Session Extraordinaire d’Août 2025 du Conseil National de la Transition : Les textes fondamentaux devant les députés

Le Conseil National de Transition (CNT) du Mali a récemment franchi une étape décisive en adoptant plusieurs réformes majeures, marquant une volonté forte de moderniser la justice, de consolider la paix et de renforcer la gouvernance. Réuni en séance plénière au Centre International de Conférence de Bamako (CICB), le CNT, sous la direction de l’Honorable Malick Diaw, a approuvé des textes cruciaux avec un large consensus. Les textes passés à l’appréciation du CNT concerne la réforme de l’Administration Pénitentiaire pour renforcer le respect de la dignité et la réinsertion.

En effet, face aux nombreux dysfonctionnements du système pénitentiaire malien, la vétusté des infrastructures, le manque de moyens ainsi que les conditions difficiles de détention jugée souvent inhumaines, le CNT a transformé la Direction Nationale de l’Administration Pénitentiaire et de l’Éducation Surveillée (DNAPES) en Direction Générale de l’Administration Pénitentiaire (DGAP).

Ce projet de loi, adopté avec une quasi-unanimité (122 voix pour), vise à corriger ces failles et à s’aligner sur les engagements internationaux du Mali en matière de droits humains. Il introduit une nouvelle approche, axée sur la sécurité, la réinsertion sociale et la lutte contre la récidive. Pour y parvenir, plusieurs innovations sont prévues notamment la création de cinq sous-directions pour une gestion plus efficace, la mise en place de structures de soutien comme des unités de renseignement pénitentiaire et d’audit interne et l’opérationnalisation de centres de formation professionnelle et de services dédiés aux mineurs, jusqu’ici inexistants.

De plus, la commission des lois a formulé des recommandations importantes, notamment la militarisation du corps des surveillants et la création d’une brigade d’intervention judiciaire, pour garantir la sécurité des établissements.

Le second projet de texte défendu par le Gouvernement devant le CNT est la Charte nationale pour la paix, une charte qui suscite beaucoup d’espoir comme un “contrat social” pour l’avenir

Dans un contexte de crises persistantes depuis son indépendance, le Mali s’est doté d’un outil fondamental pour son avenir : la Charte nationale pour la paix et la réconciliation nationale. Ce projet de loi, adopté à l’unanimité (124 voix pour), est le fruit d’un dialogue national inclusif initié par le président de la Transition.

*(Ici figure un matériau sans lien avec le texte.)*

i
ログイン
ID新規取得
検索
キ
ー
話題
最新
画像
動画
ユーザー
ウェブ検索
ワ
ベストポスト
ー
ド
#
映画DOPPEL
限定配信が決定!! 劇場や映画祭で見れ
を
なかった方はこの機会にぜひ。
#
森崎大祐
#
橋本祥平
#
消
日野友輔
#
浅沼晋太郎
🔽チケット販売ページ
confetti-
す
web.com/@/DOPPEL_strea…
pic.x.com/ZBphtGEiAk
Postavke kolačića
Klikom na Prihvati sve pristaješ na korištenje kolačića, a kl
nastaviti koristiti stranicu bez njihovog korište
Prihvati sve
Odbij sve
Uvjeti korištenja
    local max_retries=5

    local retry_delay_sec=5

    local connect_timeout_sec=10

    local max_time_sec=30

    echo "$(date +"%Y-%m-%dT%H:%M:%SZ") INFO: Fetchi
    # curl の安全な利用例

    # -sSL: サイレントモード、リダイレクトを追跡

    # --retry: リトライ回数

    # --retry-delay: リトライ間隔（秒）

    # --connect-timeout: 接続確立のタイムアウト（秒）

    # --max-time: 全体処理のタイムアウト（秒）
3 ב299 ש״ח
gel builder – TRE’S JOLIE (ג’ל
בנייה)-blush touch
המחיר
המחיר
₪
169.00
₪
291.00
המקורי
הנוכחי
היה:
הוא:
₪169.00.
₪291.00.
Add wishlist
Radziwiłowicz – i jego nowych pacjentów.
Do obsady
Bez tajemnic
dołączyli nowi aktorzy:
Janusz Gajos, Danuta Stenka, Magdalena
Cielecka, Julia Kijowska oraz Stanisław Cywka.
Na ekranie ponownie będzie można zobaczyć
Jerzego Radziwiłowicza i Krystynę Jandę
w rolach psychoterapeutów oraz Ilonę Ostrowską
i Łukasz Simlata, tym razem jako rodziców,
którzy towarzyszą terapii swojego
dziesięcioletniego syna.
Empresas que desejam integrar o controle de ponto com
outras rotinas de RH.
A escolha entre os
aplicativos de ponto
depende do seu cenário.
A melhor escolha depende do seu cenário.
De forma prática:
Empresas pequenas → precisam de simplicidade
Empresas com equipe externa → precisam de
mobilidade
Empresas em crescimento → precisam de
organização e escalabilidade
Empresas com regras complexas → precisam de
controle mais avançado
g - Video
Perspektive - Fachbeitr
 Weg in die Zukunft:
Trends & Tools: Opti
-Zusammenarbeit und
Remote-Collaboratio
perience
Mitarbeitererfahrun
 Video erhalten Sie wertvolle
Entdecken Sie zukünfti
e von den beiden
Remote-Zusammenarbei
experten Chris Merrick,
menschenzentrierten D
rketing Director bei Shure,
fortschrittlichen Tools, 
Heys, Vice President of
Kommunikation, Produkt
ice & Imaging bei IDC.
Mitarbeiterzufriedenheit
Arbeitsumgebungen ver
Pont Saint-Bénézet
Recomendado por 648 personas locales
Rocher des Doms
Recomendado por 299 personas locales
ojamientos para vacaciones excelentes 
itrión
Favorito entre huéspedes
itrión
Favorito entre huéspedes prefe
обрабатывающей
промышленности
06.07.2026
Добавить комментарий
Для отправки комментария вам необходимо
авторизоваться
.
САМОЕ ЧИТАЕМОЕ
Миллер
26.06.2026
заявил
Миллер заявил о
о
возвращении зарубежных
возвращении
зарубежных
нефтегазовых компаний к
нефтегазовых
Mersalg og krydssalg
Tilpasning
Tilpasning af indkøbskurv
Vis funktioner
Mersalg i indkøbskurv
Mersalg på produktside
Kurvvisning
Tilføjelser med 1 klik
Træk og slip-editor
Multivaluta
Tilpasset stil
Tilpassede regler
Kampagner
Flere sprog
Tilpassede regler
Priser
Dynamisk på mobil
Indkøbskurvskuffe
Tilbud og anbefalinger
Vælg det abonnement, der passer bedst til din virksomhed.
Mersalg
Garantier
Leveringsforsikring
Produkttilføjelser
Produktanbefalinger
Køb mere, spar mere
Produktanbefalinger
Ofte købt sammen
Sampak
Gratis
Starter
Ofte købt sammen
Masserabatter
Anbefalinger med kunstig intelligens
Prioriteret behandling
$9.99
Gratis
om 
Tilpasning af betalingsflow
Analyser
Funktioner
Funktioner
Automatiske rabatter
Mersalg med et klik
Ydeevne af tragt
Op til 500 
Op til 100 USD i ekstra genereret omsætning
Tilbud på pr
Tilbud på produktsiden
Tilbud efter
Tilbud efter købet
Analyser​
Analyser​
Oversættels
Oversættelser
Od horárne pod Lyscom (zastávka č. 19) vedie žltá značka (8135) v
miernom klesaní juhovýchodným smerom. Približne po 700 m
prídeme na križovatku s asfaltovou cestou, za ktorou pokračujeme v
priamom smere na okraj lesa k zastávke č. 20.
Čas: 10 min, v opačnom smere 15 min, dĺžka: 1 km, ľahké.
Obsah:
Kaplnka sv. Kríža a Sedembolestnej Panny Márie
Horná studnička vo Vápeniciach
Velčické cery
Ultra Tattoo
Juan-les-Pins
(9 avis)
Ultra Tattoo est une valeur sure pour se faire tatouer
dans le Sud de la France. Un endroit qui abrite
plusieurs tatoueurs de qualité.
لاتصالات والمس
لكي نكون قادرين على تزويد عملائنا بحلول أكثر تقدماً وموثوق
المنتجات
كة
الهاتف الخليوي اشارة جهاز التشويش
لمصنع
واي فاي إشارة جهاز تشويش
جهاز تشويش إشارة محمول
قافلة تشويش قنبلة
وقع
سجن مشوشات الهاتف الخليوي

Présentée comme un “contrat social”, la Charte s’inspire des principes de la Constitution de 2023 et vise à les compléter en précisant les mécanismes de mise en œuvre de la paix et de la réconciliation. Son élaboration a impliqué toutes les composantes de la société malienne, garantissant ainsi une large appropriation du texte. Afin d’assurer le succès de cette initiative, le Gouvernement a prévu un plan d’action ambitieux notamment une vaste campagne de sensibilisation et de vulgarisation dans toutes les langues officielles et via les réseaux sociaux, la mobilisation des autorités traditionnelles et religieuses, l’intégration de la Charte dans les programmes scolaires et universitaires et la création d’un observatoire rattaché à la présidence pour superviser sa mise en œuvre.

L’adoption unanime de ce texte envoie un message fort. Le message d’un Mali qui est résolu à surmonter ses divisions et à construire un avenir commun basé sur la paix, la cohésion et la réconciliation. Autres adoptions importantes, le CNT a également adopté, à l’unanimité, une nouvelle délibération de la loi organique sur l’article 153 de la Constitution. Cette révision, demandée par le Président de la République suite à des observations de la Cour constitutionnelle, renforce le cadre juridique de l’exception d’inconstitutionnalité. Cette collaboration constructive entre les pouvoirs exécutif et législatif démontre un engagement commun pour un droit plus robuste et précis.

Enfin, les projets de loi de règlement des budgets de l’État pour les années 2020, 2021 et 2022, soumit par le Ministère de l’économie et des finances, ont été adoptés à l’unanimité, témoignant d’une gestion rigoureuse et transparente des finances publiques.